Tushar, the son of a police officer in Haryana, who completed his studies from the University of Pennsylvania and worked for three years as an investment banker in the US as well as Singapore. On the other hand, Matt, who studied at MIT became friends while working in the UID Project in Bengaluru. They shared the same flat and became close friends. The idea of simple living for themselves crossed their mind when they returned India with a genuine desire to eliminate some of the daily-life issues including poverty. In order to experience the life of an average Indian, they decided to live of their lives.
After counting that India’s Mean National Income was just Rs. 4,500 a month, which stood at Rs. 150 per day, they moved on to a considerably smaller dwelling and planed their daily lives in a way they do not extend the limited money. First they decided to spend Rs. 100 a day but realizing that it would be a living of an average Indian’s life, because seventy-five per cent Indians live on less than this average. The next, they decided to go to Matt’s ancestral village Karucachal in Kerala; and considerably cut their budget to just Rs.26 day as it was the standard poverty line decided by the government of India. In food, they found soy nuggets, Parle G biscuits and a dessert of fried banana biscuits to be reasonable as well as high on protein for each day. They also calculated that traveling on bus was affordable till five kilometers a day and only six hours of electricity which they mostly used to charge their computers and mobiles and not for light or fan. Among some other necessary goods they used included Lifebuoy soap, which is cheap, cut it into two pieces to make it last longer. They could not communicate through Internet or mobile as their limited budget did not permit them. Their budget did not cover the cost of falling ill; had they fallen, it would have been a disastrous.
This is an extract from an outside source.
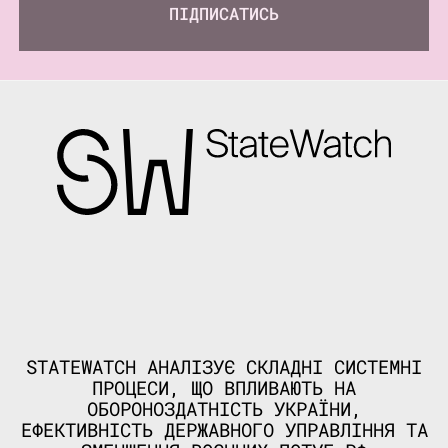
ПІДПИСАТИСЬ
STATEWATCH АНАЛІЗУЄ СКЛАДНІ СИСТЕМНІ
ПРОЦЕСИ, ЩО ВПЛИВАЮТЬ НА
ОБОРОНОЗДАТНІСТЬ УКРАЇНИ,
ЕФЕКТИВНІСТЬ ДЕРЖАВНОГО УПРАВЛІННЯ ТА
Tushar and Matt’s two months long concise experience with poverty made them realize how miserable was the living conditions of a common citizen in India. They also came to the conclusion that true material possessions did not ensure a happy life; however they question, “Are they destined to be poor with the rich and the richest people around? Why are they destined to live on the edge of death while the rich spend excessive money on their luxurious or unnecessary things?”
Matt concluded by posing a question to ourselves, “Doesn’t empathy matter in democracy. If we don’t assist them for better prospects, India would be far from an ideal democratic nations.”